11. You think, that when your mother in law comes over for dinner, just after you have given birth she will: a) Support and empower you, offering help with childcare so you can sustain your career. b) Tell you and your partner, you need to choose ONE career between the two of you now you are parents and looks at you when she says it in a suggestive way. c) Epitomise the reason why Brian Sewell, the Evening Standard art critic said women “...fade away in their late 20s or 30s.
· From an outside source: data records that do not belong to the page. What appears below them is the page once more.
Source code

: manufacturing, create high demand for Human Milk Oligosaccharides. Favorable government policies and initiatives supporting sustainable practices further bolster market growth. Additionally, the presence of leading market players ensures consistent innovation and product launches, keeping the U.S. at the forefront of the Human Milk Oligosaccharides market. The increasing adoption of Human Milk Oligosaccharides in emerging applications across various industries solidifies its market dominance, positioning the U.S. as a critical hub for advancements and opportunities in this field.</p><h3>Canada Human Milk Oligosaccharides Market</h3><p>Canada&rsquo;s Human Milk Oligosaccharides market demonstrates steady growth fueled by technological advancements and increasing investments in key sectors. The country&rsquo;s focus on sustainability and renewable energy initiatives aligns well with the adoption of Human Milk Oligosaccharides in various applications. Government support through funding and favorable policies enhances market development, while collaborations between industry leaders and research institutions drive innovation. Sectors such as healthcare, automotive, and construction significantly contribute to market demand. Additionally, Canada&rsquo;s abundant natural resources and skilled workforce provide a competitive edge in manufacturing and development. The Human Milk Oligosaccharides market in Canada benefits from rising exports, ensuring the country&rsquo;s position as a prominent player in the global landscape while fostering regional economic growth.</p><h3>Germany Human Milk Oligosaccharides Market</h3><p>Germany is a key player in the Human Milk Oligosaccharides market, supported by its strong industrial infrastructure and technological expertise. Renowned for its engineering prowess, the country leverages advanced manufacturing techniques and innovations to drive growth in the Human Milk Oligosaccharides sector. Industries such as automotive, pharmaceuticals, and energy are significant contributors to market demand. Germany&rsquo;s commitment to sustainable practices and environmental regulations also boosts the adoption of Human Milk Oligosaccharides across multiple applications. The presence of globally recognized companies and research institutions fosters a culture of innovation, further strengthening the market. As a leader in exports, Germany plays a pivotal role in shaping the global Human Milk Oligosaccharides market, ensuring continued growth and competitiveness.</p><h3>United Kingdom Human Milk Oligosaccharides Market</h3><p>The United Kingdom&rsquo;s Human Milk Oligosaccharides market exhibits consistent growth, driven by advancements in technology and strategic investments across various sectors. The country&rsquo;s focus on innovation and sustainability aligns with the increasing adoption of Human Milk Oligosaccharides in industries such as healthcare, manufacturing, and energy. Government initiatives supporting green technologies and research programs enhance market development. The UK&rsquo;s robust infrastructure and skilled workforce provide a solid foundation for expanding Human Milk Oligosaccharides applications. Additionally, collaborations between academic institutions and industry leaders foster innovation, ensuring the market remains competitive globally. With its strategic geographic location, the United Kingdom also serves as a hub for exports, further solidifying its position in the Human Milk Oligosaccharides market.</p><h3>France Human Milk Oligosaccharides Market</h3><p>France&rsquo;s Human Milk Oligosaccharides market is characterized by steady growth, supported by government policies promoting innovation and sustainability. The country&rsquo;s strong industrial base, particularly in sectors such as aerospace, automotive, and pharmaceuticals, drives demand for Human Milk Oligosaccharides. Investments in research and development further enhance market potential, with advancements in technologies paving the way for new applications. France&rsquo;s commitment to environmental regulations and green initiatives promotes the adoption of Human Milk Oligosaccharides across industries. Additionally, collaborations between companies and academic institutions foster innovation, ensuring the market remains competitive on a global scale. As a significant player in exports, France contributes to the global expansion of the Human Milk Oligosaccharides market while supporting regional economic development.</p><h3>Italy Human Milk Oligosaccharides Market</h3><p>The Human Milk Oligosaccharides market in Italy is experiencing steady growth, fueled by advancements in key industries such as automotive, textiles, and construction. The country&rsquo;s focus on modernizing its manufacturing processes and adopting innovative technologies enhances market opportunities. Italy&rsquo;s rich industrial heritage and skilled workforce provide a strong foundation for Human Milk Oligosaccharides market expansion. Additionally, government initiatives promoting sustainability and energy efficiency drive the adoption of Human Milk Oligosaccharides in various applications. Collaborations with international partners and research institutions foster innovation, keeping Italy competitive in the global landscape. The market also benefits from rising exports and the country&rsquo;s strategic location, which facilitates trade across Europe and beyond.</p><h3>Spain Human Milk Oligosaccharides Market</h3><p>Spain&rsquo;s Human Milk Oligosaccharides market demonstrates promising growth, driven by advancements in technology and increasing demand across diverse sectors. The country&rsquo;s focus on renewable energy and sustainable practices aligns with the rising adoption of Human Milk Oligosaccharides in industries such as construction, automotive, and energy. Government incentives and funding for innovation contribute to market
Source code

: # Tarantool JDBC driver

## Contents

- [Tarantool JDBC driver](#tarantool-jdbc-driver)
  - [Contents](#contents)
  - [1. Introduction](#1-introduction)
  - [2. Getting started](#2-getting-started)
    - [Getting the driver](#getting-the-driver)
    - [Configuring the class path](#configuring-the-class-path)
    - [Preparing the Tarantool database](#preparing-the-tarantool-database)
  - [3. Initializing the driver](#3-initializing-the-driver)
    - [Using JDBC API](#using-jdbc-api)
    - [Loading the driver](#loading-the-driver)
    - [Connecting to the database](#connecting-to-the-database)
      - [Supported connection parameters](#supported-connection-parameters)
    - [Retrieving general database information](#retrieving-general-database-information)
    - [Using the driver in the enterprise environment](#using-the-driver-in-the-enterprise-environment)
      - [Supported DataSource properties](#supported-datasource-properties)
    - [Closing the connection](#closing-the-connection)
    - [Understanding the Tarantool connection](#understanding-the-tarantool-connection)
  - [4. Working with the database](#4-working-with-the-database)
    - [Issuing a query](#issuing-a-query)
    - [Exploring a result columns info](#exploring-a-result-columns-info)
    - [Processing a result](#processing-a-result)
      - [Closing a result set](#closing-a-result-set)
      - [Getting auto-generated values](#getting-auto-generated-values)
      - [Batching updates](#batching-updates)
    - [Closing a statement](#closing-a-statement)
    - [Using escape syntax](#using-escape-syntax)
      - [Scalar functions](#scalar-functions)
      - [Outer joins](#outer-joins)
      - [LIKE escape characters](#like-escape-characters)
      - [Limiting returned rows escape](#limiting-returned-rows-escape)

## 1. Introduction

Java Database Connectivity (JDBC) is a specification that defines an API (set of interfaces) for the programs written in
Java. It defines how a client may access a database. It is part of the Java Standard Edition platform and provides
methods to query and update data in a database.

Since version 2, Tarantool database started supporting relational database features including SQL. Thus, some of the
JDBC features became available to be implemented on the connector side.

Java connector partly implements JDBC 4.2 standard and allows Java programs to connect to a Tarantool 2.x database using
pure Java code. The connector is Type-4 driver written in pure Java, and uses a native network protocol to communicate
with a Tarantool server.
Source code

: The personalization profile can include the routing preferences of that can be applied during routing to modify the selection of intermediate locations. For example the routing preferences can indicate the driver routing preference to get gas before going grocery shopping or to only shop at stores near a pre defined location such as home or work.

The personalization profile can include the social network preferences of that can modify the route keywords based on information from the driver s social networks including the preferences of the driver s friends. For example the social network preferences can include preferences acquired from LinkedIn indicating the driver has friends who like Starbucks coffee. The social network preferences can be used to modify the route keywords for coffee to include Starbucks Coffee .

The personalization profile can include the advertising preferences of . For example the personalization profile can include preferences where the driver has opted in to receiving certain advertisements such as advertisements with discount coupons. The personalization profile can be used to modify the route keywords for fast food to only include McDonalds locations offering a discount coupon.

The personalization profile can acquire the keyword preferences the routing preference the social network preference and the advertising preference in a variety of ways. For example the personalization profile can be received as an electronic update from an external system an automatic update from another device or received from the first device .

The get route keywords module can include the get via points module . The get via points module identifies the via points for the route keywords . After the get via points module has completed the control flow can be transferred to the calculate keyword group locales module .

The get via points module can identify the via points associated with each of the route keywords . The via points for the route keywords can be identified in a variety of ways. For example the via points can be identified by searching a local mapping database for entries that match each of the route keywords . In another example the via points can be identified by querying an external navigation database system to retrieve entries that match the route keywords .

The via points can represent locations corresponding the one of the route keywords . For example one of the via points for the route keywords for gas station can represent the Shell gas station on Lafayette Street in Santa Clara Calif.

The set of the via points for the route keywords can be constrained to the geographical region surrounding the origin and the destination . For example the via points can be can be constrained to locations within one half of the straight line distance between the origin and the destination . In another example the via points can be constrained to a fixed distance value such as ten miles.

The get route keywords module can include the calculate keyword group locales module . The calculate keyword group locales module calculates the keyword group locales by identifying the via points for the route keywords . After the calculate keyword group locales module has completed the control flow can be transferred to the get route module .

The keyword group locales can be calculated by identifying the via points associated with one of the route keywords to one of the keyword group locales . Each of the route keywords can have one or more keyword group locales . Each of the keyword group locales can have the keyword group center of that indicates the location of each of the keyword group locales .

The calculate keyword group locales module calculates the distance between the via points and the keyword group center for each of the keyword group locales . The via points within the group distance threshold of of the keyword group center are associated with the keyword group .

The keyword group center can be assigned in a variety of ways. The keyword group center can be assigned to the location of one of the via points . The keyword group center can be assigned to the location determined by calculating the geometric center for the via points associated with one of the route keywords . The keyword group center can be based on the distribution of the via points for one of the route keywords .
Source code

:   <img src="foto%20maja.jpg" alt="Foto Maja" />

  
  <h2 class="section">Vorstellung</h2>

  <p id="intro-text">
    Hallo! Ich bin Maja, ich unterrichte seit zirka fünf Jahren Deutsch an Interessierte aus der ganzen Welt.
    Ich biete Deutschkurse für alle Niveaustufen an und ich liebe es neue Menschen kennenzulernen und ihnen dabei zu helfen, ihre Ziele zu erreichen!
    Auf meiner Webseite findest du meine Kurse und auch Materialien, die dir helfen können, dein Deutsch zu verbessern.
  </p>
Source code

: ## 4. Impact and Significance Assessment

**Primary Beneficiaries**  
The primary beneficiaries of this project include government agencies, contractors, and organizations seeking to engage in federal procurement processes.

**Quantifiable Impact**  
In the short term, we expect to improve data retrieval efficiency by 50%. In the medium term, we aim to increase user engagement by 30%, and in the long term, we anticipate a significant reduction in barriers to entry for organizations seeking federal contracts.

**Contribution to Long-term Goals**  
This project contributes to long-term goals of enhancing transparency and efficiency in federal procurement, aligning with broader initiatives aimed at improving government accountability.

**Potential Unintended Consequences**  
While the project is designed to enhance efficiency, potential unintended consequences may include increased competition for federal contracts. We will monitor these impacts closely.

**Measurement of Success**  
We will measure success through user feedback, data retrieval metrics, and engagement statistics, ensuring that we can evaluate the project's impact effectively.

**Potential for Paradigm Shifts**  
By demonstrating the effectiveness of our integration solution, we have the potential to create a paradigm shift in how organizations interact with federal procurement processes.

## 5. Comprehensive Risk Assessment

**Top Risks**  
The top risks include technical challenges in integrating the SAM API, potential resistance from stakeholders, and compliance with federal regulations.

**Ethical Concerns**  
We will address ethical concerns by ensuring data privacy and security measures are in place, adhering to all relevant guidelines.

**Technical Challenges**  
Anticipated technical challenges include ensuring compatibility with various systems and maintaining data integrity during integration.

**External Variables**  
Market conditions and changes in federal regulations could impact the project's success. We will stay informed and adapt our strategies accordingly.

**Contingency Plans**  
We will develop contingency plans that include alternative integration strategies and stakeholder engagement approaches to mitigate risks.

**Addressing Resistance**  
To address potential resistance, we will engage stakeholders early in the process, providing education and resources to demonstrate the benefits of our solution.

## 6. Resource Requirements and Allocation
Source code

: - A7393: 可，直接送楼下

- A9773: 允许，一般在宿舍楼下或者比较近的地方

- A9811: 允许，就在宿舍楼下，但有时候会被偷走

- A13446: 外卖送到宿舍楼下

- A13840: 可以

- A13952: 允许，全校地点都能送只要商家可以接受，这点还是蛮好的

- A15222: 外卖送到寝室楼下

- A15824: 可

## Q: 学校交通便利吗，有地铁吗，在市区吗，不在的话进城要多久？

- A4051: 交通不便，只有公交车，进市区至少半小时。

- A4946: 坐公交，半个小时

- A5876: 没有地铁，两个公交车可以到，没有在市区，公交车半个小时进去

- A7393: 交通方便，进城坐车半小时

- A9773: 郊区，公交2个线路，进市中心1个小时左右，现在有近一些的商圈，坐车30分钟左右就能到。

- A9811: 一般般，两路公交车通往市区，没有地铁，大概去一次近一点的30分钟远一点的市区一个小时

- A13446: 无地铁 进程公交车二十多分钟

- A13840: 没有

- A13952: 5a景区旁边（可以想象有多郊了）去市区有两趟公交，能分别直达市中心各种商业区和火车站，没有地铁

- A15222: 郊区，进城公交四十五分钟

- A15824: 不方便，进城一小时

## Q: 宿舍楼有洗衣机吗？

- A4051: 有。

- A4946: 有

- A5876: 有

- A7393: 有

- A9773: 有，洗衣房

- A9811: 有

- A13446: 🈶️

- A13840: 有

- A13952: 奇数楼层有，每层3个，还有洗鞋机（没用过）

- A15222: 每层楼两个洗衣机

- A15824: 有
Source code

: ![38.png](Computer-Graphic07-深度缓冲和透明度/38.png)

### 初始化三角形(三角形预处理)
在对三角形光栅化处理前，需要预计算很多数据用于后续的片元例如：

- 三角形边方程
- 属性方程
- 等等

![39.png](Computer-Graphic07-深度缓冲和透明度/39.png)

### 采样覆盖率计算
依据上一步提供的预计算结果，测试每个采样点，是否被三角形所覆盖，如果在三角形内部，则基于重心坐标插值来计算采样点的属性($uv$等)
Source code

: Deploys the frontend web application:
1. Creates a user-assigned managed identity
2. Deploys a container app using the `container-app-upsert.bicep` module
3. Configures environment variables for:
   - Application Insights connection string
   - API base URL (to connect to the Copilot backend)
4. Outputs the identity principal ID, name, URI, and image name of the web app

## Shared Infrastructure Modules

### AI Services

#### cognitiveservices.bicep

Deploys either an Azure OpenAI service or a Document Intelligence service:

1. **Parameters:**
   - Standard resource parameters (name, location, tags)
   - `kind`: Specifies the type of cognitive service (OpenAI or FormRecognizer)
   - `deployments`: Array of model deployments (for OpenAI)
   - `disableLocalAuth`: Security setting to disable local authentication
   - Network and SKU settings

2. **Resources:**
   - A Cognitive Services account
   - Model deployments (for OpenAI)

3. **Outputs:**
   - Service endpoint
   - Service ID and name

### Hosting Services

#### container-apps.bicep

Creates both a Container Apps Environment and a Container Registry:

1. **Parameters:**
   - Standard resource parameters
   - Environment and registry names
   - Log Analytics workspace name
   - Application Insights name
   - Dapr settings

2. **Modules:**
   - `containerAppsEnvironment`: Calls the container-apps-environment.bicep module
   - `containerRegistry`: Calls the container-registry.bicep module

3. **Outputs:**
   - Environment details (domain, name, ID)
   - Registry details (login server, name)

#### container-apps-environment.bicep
Maybe it’s something to do with bearing children.” 12. You think, that when you go on a British Council fellowship to Portland with your collaborator and 4 collective kids, that on average you will: a) Get an hour a day of work done, when your kids play at a park. b) Get no work done, as one kid gets a bug and vomits and has diarrhoea. c) Get frustrated that male artists go on fellowships and leave their kids at home with their mums. 13. When Tracey Emin said “There are good artists that have children, they are called men”, you feel: a) Shocked and disappointed. b) Happy that someone finally said what you were thinking. c) Smug, that you have defied Emin’s thinking, and are a good artist and mother. 14. You think, that when people say to you “How do you do it, balance being a mum and have a career?” a) I don’t know how I do it, but I do it because I can’t imagine life without either. b) How come no-one ever says to my male partner “how do you do it, balance fatherhood with your career?” c) Patronised. 15. You think, its the 2016 Rio Olympics and the newspaper article titled “Michael Phelps shares historic night with African-American” a) Is bloody disgusting. Simone Manuel’s historic win deserves to be celebrated with her name rightly stated. b) Exemplifies how American society is still incredibly racist and anti-women in certain ways. c) That the American press shines as an example of how to treat women of colour with respect, dignity and kindness


Your score: A: If you answered mostly A’s either a modern cordless bagless vacuum cleaner or a robot vacu-um cleaner, operated via your iPhone app, will offer you the freedom to roam. B: If you answered mostly B’s a traditional corded upright vacuum cleaner will allow you to feel grounded as you will be securely tethered to the wall. C: If you answered mostly C’s a broom is a cheap, cheerful and environmentally friendly alternative to vacuum cleaners.

Footnotes: 7. According to Mark Landler, the diplomatic correspondent for The New York Times, many men view woman’s issues as C) complicated. 8. B) According to The New York Times women are more like to help women in need.